_Work required_
Report every line in the records that contains the word "flashmob".

[Dataset entries]
--- START ---

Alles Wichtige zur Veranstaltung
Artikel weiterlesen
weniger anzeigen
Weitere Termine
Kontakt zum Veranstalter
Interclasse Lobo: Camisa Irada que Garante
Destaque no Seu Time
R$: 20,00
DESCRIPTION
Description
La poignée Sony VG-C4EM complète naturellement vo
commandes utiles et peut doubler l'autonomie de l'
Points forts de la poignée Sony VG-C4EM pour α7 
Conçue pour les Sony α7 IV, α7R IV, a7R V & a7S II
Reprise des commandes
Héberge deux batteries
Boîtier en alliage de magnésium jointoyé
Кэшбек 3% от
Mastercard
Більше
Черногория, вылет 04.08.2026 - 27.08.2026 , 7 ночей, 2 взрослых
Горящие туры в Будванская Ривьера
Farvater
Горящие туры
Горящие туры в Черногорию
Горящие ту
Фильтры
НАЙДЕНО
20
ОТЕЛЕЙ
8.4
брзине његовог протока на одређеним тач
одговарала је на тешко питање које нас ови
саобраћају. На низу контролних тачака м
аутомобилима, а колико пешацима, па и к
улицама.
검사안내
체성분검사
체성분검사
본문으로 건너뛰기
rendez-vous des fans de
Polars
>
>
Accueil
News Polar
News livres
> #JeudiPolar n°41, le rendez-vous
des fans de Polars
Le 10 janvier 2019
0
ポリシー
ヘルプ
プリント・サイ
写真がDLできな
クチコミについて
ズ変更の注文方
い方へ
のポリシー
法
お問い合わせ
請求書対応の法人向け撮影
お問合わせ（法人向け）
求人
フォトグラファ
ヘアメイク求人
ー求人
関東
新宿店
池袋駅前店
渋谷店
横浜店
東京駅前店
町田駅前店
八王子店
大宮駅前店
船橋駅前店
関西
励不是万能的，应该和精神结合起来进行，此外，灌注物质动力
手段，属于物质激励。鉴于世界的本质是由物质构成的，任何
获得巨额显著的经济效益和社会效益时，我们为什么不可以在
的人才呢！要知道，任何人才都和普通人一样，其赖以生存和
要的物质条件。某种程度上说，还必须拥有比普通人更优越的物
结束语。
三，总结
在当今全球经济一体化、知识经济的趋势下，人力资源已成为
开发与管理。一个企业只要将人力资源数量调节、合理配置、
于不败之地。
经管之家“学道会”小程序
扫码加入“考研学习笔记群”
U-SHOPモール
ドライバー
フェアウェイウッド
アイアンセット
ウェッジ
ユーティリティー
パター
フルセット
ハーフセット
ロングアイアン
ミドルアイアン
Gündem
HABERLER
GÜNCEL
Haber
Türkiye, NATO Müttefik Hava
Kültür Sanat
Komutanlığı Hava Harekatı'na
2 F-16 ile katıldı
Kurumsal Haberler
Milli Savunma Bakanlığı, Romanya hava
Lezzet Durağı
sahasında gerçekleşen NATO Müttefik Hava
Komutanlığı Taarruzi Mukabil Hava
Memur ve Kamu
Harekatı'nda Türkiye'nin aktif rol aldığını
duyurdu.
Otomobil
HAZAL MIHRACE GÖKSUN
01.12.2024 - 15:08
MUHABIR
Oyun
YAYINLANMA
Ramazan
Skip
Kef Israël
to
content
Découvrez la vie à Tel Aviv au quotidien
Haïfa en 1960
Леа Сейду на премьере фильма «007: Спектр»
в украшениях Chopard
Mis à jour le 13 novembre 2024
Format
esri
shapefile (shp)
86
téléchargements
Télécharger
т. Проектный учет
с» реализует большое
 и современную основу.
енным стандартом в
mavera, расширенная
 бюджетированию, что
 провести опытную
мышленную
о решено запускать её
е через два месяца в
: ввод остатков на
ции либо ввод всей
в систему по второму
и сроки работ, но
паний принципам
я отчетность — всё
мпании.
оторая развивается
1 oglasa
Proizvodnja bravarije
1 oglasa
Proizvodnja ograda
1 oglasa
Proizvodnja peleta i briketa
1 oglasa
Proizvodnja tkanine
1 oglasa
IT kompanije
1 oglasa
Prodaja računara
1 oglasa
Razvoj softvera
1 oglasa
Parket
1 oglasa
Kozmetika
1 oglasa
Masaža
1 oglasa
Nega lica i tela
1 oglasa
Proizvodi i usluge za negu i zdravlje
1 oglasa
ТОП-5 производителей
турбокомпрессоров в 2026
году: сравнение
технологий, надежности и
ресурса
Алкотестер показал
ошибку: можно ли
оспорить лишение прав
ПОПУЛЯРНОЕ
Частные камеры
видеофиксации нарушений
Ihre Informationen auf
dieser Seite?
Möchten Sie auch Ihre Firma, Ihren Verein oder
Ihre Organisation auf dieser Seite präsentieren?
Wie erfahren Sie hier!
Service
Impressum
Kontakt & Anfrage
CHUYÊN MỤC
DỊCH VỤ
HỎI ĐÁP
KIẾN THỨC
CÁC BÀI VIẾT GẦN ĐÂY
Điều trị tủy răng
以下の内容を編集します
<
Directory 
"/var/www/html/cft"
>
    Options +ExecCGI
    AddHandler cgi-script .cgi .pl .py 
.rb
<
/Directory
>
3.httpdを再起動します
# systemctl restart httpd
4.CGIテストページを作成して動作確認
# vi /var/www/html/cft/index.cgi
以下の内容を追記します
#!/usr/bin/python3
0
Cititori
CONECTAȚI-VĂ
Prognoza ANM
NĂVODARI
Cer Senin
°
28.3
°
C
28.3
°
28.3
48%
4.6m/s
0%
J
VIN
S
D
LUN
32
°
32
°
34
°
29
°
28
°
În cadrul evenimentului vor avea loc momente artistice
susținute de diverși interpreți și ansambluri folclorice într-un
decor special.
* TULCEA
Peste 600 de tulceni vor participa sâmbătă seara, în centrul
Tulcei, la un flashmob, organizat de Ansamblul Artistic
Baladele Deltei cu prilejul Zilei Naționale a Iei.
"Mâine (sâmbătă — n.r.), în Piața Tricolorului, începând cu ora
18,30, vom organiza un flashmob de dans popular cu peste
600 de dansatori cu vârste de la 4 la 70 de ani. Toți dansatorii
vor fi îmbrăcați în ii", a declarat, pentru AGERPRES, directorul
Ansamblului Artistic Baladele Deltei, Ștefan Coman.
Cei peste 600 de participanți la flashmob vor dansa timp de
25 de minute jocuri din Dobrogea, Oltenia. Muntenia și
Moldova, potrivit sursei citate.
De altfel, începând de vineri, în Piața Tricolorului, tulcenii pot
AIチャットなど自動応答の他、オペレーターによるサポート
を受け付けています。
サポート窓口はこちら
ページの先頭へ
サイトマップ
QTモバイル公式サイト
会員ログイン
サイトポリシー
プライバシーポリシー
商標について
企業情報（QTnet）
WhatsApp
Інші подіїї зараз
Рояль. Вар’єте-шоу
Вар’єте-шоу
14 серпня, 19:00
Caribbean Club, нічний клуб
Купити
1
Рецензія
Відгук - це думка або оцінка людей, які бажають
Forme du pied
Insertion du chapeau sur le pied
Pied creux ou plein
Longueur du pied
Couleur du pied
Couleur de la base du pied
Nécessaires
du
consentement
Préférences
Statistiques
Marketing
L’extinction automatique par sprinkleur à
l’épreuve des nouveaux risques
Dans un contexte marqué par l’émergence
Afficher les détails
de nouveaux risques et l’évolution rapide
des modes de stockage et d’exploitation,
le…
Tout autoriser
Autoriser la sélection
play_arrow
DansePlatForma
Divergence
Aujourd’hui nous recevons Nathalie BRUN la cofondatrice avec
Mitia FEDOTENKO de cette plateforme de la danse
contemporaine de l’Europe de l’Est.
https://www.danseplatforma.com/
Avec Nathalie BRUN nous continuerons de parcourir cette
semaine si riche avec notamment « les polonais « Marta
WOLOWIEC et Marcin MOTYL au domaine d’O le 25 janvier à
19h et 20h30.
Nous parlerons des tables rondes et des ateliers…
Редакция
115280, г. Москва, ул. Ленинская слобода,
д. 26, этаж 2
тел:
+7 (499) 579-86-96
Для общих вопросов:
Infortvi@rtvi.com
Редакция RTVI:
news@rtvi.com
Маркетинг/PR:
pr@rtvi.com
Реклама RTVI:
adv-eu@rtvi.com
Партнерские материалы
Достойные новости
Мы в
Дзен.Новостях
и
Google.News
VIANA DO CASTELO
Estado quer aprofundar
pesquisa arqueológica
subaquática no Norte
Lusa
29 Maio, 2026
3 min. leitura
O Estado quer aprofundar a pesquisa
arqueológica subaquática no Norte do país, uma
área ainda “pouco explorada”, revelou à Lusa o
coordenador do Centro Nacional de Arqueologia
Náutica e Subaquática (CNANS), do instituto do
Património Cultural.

--- END ---

_Answer below_
Tulcei, la un flashmob, organizat de Ansamblul Artistic
18,30, vom organiza un flashmob de dans popular cu peste
Cei peste 600 de participanți la flashmob vor dansa timp de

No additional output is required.